There is one interesting drawback to all of this: I neglected to realize that once I became a citizen, I’d lose my Permanent Resident card, required for a landed immigrant to return to Canada when travelling abroad.  Normally this wouldn’t be too big of an issue, but I have to fly to San Francisco in a week for business with Salesforce.com.  ACK!

I’m doing the mad-dash rush to apply for my Canadian passport, booking my flight, getting passport photos taken, and all the other machinations needed to get from here to there without being detained by airport security.  This is the only black mark on an otherwise awesome occasion.

Go Canada!

I’m trying to blog every day this month

1 Nov

Because of my friend Chris Simmons, I’m going to try my hand at NaBloPoMo, the National Blog Posting Month. As if people didn’t write enough drivel on the Internet when they have something substantial to say, people are encouraged to blog even more with nothing at all to motivate them.

Okay…I’ll bite. I’ve been meaning to be more consistent in my blogging lately anyway. So starting today, I’m going to attempt to blog every day for the duration of this month. After all, I was somewhat upset over the fact that I didn’t have time to participate In NaNoWriMo yet again this year. So if I can limit myself to a blog post per day, perhaps next year I can finally get myself to the point that I can finish a draft of that SciFi novel vie been meaning to write for years.

After all, there’s more to life than iPhone and iPad programming…there’s also boobs, space ships and fictional technology!

New job, and new career path

28 Oct

Some of you who follow me on Twitter may have noticed recently that I’ve been talking about working for a new company.  This week is my first week working for Salesforce.com.  I’m really excited about the move for a number of reasons, some of which I’ll go into here.

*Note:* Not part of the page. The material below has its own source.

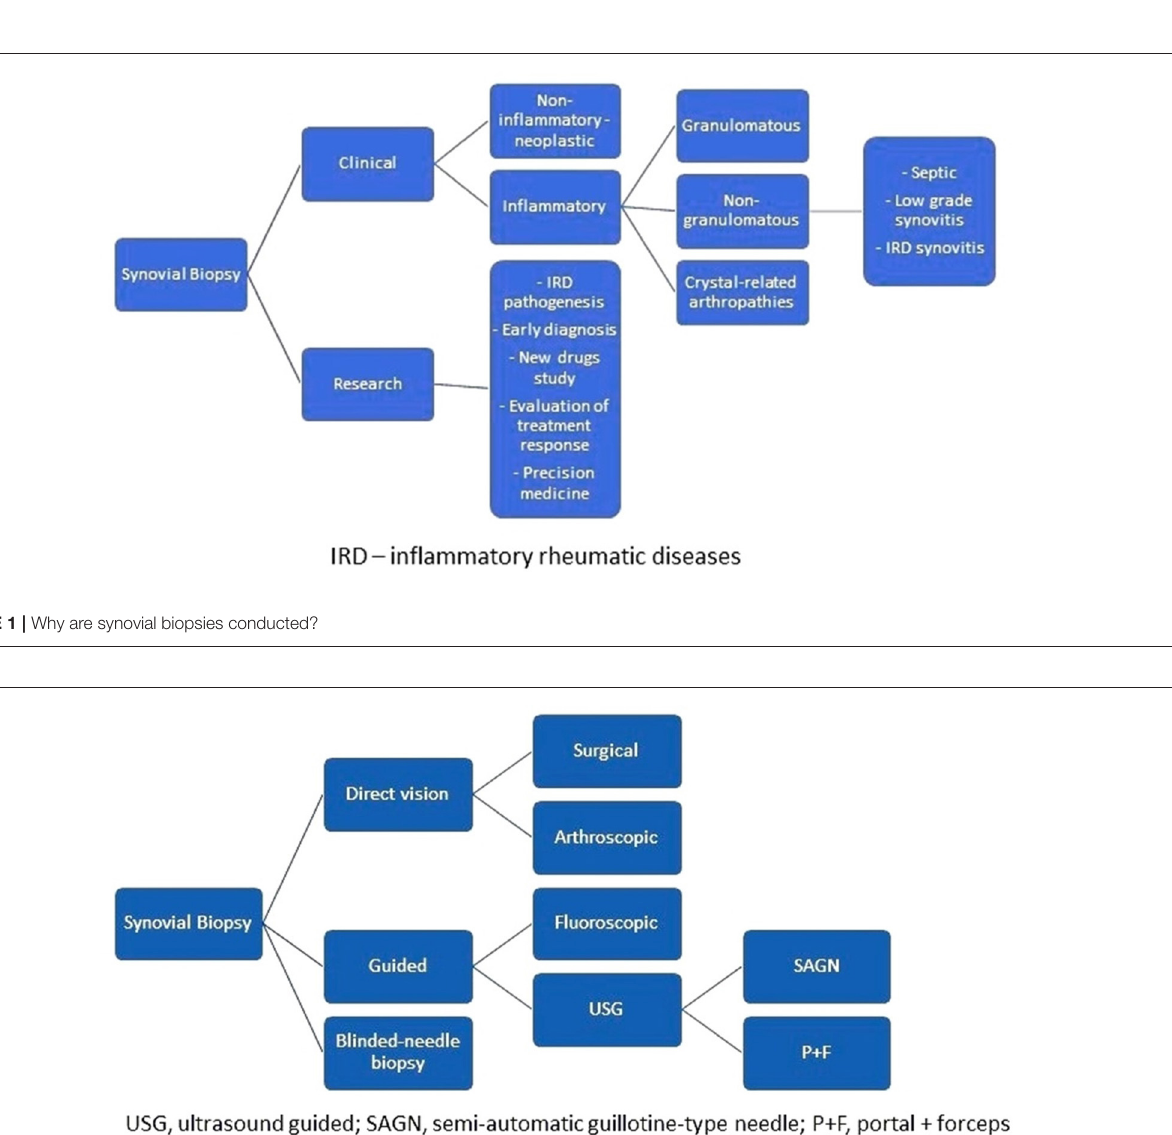
FIGURE 2 | How are synovial biopsies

As of this past Monday, I’m now a full-time iOS developer, instead of being limited to evenings and weekends.  I’m a new addition to an amazing team of developers at Salesforce.com developing apps to be released to the App Store, utilizing their amazing cloud-computing infrastructure.  From a technology standpoint this is right up my alley, and the company seems to have a great commitment to quality, agility and a good work environment.

This is a big change for me not only because it’s a new company, but because it’s an entirely different identity.  I’ve always referred to myself as a “Web Developer” when asked by friends, family, etc.  For 15 years I’ve worked in the web space, developing server- and client-side applications using Perl, JavaScript, and any number of other technologies in between.  But now when people ask, that answer no longer fits.  So starting this week, I have a new identity in my career.

I’ve always preferred to be on the leading edge of whatever technology it is I’m working in.  When I started, I wasn’t content simply building static sites; I pushed myself toward dynamically-generated sites.  When that became the norm, I instead focused on multi-lingual and multi-view sites.  That later turned into rich client-side applications, which later became known as “Ajax” webapps.  In recent years this too has become a bit passé.  This is what drew me to mobile development in the first place.

While I’ve been developing mobile apps for the past 2 years, I now can officially refer to myself as a professional iOS developer.  It feels good.

P.S.: I’m still continuing my work on my own personal iOS app business Decaf Ninja Software.  I’m continuing to maintain my existing apps, as well as develop new and interesting apps.  I learned to develop mobile apps through my side business, which is what launched this new career direction.  It only makes sense to continue that practice to improve my skills in areas such as Core Audio, OpenGL-ES and other more meaty areas that my work at Salesforce.com may not include.